Homeless funding too fickle story, June 24
Clearwater's HEP stands out
Kudos to state Sen. Jack Latvala for his efforts to identify funding for homeless needs throughout Pinellas County. This commitment is particularly notable in light of the severity of the problem and the relative impact it has on the men, women and children affected as well as its reflection on our communities.
As reported by Times staff writer Anna Phillips, the need for funding services for the homeless spreads across counties throughout the state and for the most part, services are very scarce and vary greatly. Many different agencies and charitable organizations work tirelessly to tackle the problem.
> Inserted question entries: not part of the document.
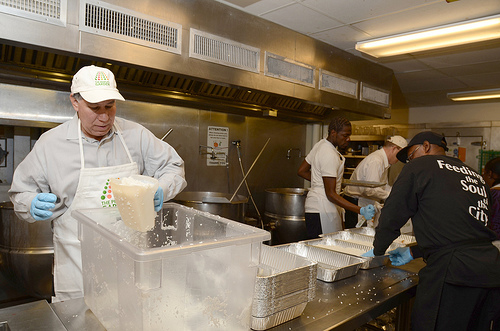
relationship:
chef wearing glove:
[8, 65, 188, 304] [20, 191, 58, 224]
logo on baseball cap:
[91, 67, 111, 88] [70, 65, 126, 104]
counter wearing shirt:
[1, 237, 421, 329] [372, 154, 492, 263]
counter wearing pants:
[1, 237, 421, 329] [410, 241, 499, 330]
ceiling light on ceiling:
[354, 15, 500, 60] [215, 0, 499, 120]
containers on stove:
[264, 186, 309, 245] [246, 210, 324, 247]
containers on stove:
[173, 191, 248, 241] [246, 210, 324, 247]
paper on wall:
[207, 125, 229, 166] [1, 81, 306, 220]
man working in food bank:
[361, 130, 500, 331] [2, 1, 498, 331]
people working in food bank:
[340, 132, 415, 221] [2, 1, 498, 331]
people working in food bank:
[294, 118, 362, 232] [2, 1, 498, 331]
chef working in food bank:
[8, 65, 188, 304] [2, 1, 498, 331]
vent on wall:
[356, 81, 391, 107] [2, 1, 399, 121]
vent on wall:
[319, 67, 358, 102] [2, 1, 399, 121]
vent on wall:
[265, 51, 318, 96] [2, 1, 399, 121]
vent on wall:
[184, 21, 261, 78] [2, 1, 399, 121]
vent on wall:
[82, 0, 188, 54] [2, 1, 399, 121]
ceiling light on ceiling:
[354, 15, 500, 60] [316, 3, 485, 72]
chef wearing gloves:
[8, 65, 188, 304] [27, 181, 169, 226]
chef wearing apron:
[8, 65, 188, 304] [53, 120, 149, 300]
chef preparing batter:
[10, 49, 242, 324] [107, 173, 161, 233]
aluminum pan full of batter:
[298, 237, 390, 270] [307, 229, 402, 276]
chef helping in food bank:
[8, 65, 188, 304] [2, 1, 498, 326]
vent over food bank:
[319, 67, 358, 102] [2, 1, 498, 331]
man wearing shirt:
[368, 122, 496, 329] [373, 155, 500, 289]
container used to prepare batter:
[74, 188, 274, 329] [90, 153, 189, 243]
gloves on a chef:
[21, 191, 168, 218] [8, 65, 188, 304]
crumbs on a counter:
[331, 279, 394, 311] [1, 220, 438, 329]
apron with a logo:
[48, 120, 150, 300] [98, 176, 117, 205]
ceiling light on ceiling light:
[354, 15, 500, 60] [444, 88, 499, 101]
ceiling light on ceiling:
[354, 15, 500, 60] [318, 0, 419, 39]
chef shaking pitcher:
[8, 65, 188, 304] [111, 172, 162, 232]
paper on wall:
[200, 123, 230, 166] [185, 111, 306, 186]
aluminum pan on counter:
[273, 241, 370, 285] [1, 237, 421, 329]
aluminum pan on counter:
[312, 235, 372, 262] [1, 237, 421, 329]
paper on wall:
[207, 125, 229, 166] [188, 119, 290, 191]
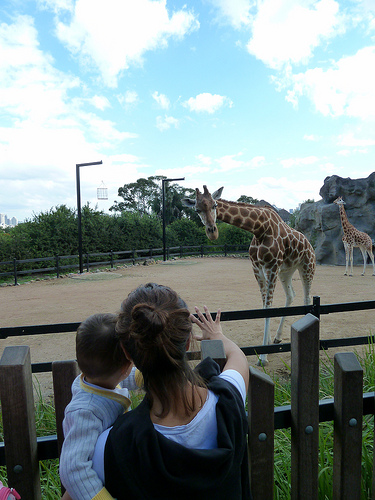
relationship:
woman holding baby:
[60, 282, 251, 498] [55, 311, 149, 498]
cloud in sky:
[52, 0, 199, 90] [2, 2, 373, 227]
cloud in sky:
[240, 0, 345, 72] [2, 2, 373, 227]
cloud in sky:
[284, 43, 372, 119] [2, 2, 373, 227]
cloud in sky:
[79, 110, 136, 147] [2, 2, 373, 227]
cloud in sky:
[52, 0, 199, 90] [49, 25, 374, 179]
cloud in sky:
[170, 82, 246, 116] [1, 3, 371, 178]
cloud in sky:
[292, 47, 374, 123] [2, 2, 373, 227]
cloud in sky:
[188, 91, 225, 114] [2, 2, 373, 227]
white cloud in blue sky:
[330, 127, 374, 154] [183, 57, 249, 91]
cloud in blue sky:
[292, 47, 374, 123] [183, 57, 249, 91]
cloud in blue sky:
[79, 110, 136, 147] [183, 57, 249, 91]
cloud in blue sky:
[52, 0, 199, 90] [183, 57, 249, 91]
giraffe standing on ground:
[184, 183, 323, 366] [75, 251, 372, 369]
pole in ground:
[71, 158, 106, 272] [0, 246, 375, 495]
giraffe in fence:
[184, 183, 323, 366] [0, 296, 375, 500]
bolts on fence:
[347, 415, 358, 427] [2, 242, 220, 278]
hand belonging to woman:
[186, 304, 226, 343] [89, 279, 252, 497]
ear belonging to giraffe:
[178, 196, 195, 206] [184, 183, 323, 366]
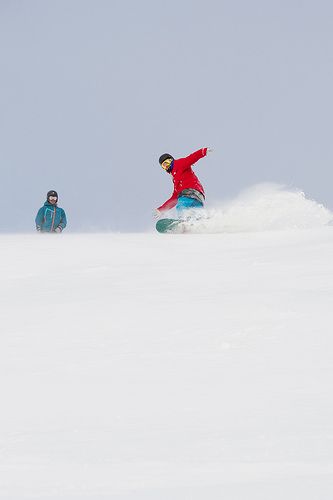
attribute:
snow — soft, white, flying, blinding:
[4, 180, 329, 499]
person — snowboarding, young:
[159, 144, 208, 220]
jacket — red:
[159, 150, 206, 212]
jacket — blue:
[36, 203, 67, 233]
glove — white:
[54, 227, 59, 235]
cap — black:
[158, 155, 172, 163]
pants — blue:
[175, 198, 202, 212]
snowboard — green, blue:
[156, 220, 179, 235]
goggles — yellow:
[161, 159, 173, 168]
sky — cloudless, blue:
[0, 2, 331, 229]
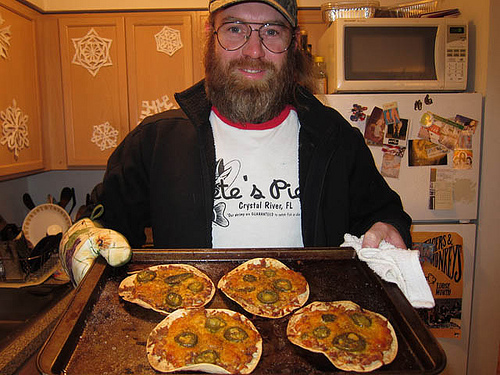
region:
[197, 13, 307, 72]
glasses on man's head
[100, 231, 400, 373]
food on the pan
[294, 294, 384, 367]
toppings on the food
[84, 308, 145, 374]
pan under the food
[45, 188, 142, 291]
oven mit on hand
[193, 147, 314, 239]
words on the shirt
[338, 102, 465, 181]
fridge in the background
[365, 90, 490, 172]
items on the fridge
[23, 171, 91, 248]
plate in the background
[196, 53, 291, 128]
beard on man's face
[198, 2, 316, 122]
head of a person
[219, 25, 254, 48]
eye of a person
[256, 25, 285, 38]
eye of a person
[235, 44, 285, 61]
nose of a person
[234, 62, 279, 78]
mouth of a person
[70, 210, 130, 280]
hand of a person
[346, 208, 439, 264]
hand of a person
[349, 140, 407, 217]
arm of a person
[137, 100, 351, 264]
body of a person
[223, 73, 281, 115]
beard of a person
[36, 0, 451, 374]
Man wearing glasses cooking food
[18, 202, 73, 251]
Plate with gold colored trim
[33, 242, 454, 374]
Food on a cookie sheet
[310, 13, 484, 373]
Microwave oven on top of refrigerator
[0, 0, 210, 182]
White snowflake cutouts on cupboards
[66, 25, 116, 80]
White snowflake decoration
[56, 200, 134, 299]
White with green potholder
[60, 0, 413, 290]
Man wearing eye glasses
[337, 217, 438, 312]
Person's hand holding small white towel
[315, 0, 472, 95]
White microwave oven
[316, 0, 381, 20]
a grey foil food tray.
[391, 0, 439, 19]
a clear plastic food top.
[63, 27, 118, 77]
a white decoration star .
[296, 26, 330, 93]
bottles sitting on top the refrigerator.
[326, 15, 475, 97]
a small white microwave.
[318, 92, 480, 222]
a white refrigerator freezer.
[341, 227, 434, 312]
a white kitchen towel.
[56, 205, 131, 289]
a green orange and brown glove.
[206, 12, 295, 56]
a man is wearing a pair of clear glasses.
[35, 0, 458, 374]
a man is holding a tray with pizza tortillas.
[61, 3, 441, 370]
A man holding a plate of four small pizzas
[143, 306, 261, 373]
A pizza with jalapenos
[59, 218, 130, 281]
A yellow oven mitt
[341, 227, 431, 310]
A white kitchen towel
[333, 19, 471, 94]
A white microwave on top of a refrigerator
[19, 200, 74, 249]
A white and gold dish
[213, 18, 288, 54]
Glasses on a man's face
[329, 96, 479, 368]
A refrigerator covered in magnets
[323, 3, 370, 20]
A clear plastic food container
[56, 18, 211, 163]
Lacey decorations on brown kitchen cabinets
A shining star in the consortium of organizations serving the homeless is the Homeless Emergency Project, or HEP, in Clearwater.
This 400-bed facility provides a three-tier continuum of care consisting of emergency shelter, transitional housing and permanent supportive housing, and is the only homeless facility in Pinellas that also serves children and families.
The newest addition to HEP's campus includes a dedicated housing complex for veterans returning from the wars in Iraq and Afghanistan.
The numbers and operating statistics are outstanding: 1,700 clients served in the past year, more than 100,000 meals served, $500,000 of volunteer dental clinic procedures provided, and 87 percent of clients successfully transitioned out of homelessness.
As a nonprofit, 501c(3) organization, HEP has earned a Charity Navigator 4-Star Rating for its quality outcomes, organizational transparency and the fact that 88 percent of its fundraising goes directly to programs and services supporting the homeless.
David W. Dunbar, HEP board member, Palm Harbor
Shelter clients scatter after ministry's eviction | story, July 21
Use foreign aid to help our homeless
Why is it that our government feels justified to give away billions of dollars each year to nations abroad for humanitarian assistance, when our own streets are rife with homelessness?
Until each and every homeless person in these United States is provided for, with food to eat, a roof over their head and a bed to sleep in, no money should leave this country.
Folks like Pastor Jeffrey Polhill of Touched by an Angel, who is swindling the poor by charging them as much as $112 a week to sleep in filth, need to be put out of business.
The billions of dollars sent abroad should instead be divided among the states to provide for our own. It's the same old, same old: The shoemaker's children still have no shoes.
JoAnn Lee Frank, Clearwater
New Countryside branch library
Save a bunch by saving old library
The existing Countryside Library in Clearwater seems to be just fine as it is, and though it has not been maintained as well as it should have been, can be tweaked here and there and save a bunch of money. Why are we thinking, in these austere times, like the throw-away culture?